September 5, 2017
Cyber risk is becoming increasingly common while the types of breaches are becoming more diverse, claims a new white paper by the audit and accounting expert BDO. For instance, ransomware is now the fifth most common type of malware; with the cost of freeing up computer systems from ransomware tripling since 2016. Yet organisations are continuing to spend up to four times more on insuring other company assets (e.g. property, equipment etc.) than on cyber insurance, despite an increasingly widespread belief that their cyber assets are in fact up to 14 percent more valuable. The report also finds that as cyber incidents increase, they become more difficult – and therefore more expensive – to defend. In the new cyber insurance white paper, BDO’s global cybersecurity leadership group stresses the importance of businesses gaining an understanding of their unique risk profiles in order to ensure the right cyber insurance for their needs. Cyber insurance: managing the risk does include some of the positive trends around cyber security – for example, both the level of Board involvement and investments in cybersecurity have increased significantly in the last 2-3 years.

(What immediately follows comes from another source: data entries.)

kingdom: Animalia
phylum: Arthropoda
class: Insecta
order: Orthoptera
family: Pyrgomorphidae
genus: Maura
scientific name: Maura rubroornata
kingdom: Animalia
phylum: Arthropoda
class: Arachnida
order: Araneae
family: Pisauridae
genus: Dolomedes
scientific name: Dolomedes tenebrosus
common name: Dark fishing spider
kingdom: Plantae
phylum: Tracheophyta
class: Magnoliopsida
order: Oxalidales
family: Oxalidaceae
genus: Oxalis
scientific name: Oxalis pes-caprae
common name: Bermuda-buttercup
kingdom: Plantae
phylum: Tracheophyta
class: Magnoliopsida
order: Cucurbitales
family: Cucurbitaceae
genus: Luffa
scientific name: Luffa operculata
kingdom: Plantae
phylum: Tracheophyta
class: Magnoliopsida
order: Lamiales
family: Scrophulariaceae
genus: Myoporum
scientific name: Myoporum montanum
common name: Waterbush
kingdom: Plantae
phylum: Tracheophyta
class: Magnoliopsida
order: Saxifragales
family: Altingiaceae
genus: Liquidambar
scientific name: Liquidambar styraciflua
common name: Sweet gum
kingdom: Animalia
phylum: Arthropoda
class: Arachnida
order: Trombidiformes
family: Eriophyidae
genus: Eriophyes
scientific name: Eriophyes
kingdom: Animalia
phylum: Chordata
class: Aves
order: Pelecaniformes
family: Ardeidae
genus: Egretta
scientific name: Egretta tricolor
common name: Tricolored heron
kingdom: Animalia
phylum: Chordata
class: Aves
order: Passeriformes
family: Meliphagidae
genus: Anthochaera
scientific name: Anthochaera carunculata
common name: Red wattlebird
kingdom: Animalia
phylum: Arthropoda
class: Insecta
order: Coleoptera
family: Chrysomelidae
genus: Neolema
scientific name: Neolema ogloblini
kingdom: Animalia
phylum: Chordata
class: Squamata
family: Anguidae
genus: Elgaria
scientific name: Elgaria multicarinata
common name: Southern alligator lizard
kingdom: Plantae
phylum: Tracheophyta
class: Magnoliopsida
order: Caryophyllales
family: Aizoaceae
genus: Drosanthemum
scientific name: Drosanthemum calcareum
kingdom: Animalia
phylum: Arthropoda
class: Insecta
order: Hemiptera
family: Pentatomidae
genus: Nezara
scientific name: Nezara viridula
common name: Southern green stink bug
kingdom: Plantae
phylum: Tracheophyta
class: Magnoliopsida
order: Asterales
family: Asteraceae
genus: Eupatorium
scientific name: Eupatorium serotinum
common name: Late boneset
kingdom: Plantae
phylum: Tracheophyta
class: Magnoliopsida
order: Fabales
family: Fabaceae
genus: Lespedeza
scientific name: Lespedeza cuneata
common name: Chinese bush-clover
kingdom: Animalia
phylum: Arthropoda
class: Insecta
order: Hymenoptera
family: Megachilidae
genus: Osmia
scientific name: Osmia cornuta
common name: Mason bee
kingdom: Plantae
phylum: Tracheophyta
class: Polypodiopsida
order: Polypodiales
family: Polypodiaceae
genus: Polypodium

However, there is a lack of understanding around which cyber insurance policy to choose – and the landscape is further complicated by the fact that there are no standard cyber insurance policies currently available, meaning that the terms, grants of coverage, exclusions and conditions vary hugely. A recent report noted up to 19 different categories of coverage on the market, relating to data breaches, cyber extortion, business interruption, data and software loss and physical damage, as well as death and bodily injury.
Gregory A. Garrett, Head of International Cybersecurity: “An organisation’s cyber insurance policies must be suited to its particular risks and exposures and is an essential factor in implementing an effective and holistic cyber risk defence programme.”
Given this reality, companies need to ensure that the cyber policy they purchase is appropriate for their specific cyber risk profile. BDO advises following the agile roadmap below before negotiating the purchase of a cyber policy:
Identify critical business assets and their associated cyber risk
Cyber insurance can cover risks as diverse and exceptional as industrial espionage, employee misconduct, crisis communications and forensic investigation. The first step is to establish an organisation’s risk profile
- Evaluate risk exposure and quantify risks
The value of those critical assets can be quantified by modelling the potential financial impact – i.e. the cyber risk exposure – of a cyber attack against non-defendable assets
- Decide if the current level of protection is enough
Assess whether any identified risks can be remediated or whether financial protection in the form of an insurance policy is required, in the event of a cyber incident
- Implement a security risk remediation programme to address the identified gapsEvaluate cyber insurance needs for those risks that cannot be remediated and select an appropriate policy.